I am a 1959 Case 311b General Purpose and this is my story. I was created from a bunch of separate parts and came to “life” on February 2, 1959. My first true memories are as my engine was fired up in the plant in Rock Island Illinois; here a Case model 191 front end loader was also installed.
For a tractor built in 1959 I have some impressive features, a full hydraulic front end loader, “live P.T.O.,” and a 12-speed transmission.
Well here I am on a train heading east toward the Atlantic. Now onto a truck going to a Dealership, called Pine Bush Equipment in Pine Bush, NY. There I sit all shiny and bright.
One day a nice gentleman and his sons came and started looking me over. They checked me out pretty well. The salesman is really making his pitch. They all go away. The next thing I know some of my friends (implements) and I are on a truck and starting the first of what will be several trips to the north (in my life time). This trip isn’t too far only to Gardiner, NY and the farm of Ken Shafer. Here I am working with my friends and a cousin, A Case VAC. One winter day I feel this little bottom sitting on my seat and making engine noises. Why it’s Mr. Shafer’s first Grandson, Keith. I will get to know him more and more as time goes on.
I spend the next many years as one of the main tractors here on the Albany Post Rd. farm.
In 1966 a new tractor makes an appearance, it is green in color and a Diesel. The name plate says John Deere 2510 Diesel. Well I still get a work out, as my Loader “keeps me in the game.” In 1970 I get a new operator, that first grandson again. Interesting that he only runs me in the fields his mother can’t see . . . Other tractors come and go on the farm, some blue, some green. But I don’t mind, on the coldest days I will start, without all the hoopla of getting a diesel started. In 1976 the farm gets some new additions, including a barn called a free stall. Guess who is given the crappiest job on the farm? That’s right me. I am now the crapper, oops, I mean scrapper tractor and here I spend over the next two decades going back and forth, back and forth! Something more than 400,000 times!
January 1977, I’m famous, well sort of. I appear in the local paper with Keith who is plugging the 4-H Tractor Operators Course that is coming up next month. A good thing it isn’t a real close shot!
In 1980 a cousin of the Shafer’s who is a mechanic does an in chassis overhaul on my engine and Mr. Shafer’s oldest son, Ken gives my tin work a new paint job. Spring 1986, and it sure is quiet and slower here in the barn. I hear something that the herd went to a buy out program. Those pesky milk cows are gone, (to a farm in Pa.). Boy, I didn’t think I would miss them, eating my wires, pushing up on me, and messing on me, but I do. Those young heifers just aren’t the same. They sure do make less of a mess though.
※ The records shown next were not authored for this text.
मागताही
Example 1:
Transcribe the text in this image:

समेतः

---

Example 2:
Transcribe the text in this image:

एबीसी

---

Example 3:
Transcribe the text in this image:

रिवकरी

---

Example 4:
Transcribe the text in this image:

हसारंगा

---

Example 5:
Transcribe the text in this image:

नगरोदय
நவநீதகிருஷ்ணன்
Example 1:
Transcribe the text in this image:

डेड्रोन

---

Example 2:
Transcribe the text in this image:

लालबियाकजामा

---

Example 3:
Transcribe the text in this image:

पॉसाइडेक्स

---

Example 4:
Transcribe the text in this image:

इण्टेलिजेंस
Fall 2001, I am journeying farther north; my old bones feel it getting colder. I am now at the farm of Mr. Shafer’s youngest son Rich in Hartwick, NY. The farm in Gardiner has been sold and Ken and his mom are moving here. 
December 2001 I am on my way further north, I didn’t think you could go further north and still be in the states. I arrive in a place called Dexter, NY, not all that far from the Canadian Border. The home of Keith, he says he is going to restore me. Restore what’s that?
Well right off of the trailer I get put to work moving some crushed stone around the driveway. Next thing I know my hood gets stripped off and my plugs are pulled and a compression tester gets stuffed in me. I don’t get no respect! Soon I’m in the garage and in almost as many pieces as when I was first built. Now that’s another story . . . To be Continued....
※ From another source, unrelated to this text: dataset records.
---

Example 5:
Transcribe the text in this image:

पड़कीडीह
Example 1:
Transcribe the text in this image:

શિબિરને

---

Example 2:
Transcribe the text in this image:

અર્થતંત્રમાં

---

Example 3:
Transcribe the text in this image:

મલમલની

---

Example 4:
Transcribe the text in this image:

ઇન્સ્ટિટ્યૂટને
7/15/03 What, what, what’s going on, I feel new blood (oil) flowing into me, a charge flows thru me. It feels just like that day I was born all those years ago. I cough and spit a few times. I feel myself being tinkered with, and with a muted roar and a shower of rust and carbon flakes I am reborn. 
Right now, I don’t look quite the same though. My dash is missing; no steering wheel and a punch is holding my throttle handle to the shaft. But I’m on the mend. I see the other parts to myself around the shop, hurry up please, I feel naked.


----------



## WasteManagement (Jan 3, 2011)

Thats awsome. Great tractor history


----------



## Hoodoo Valley (Nov 14, 2006)

Awesome indeed! I enjoyed that very much. My second oldest brother was born in 1959 and is my favorite brother too! Are there any known pictures of you 311B? We also have a tractor registry here at Tractorforum.com and all the other tractors in there would love to make your aquaintance as well!


----------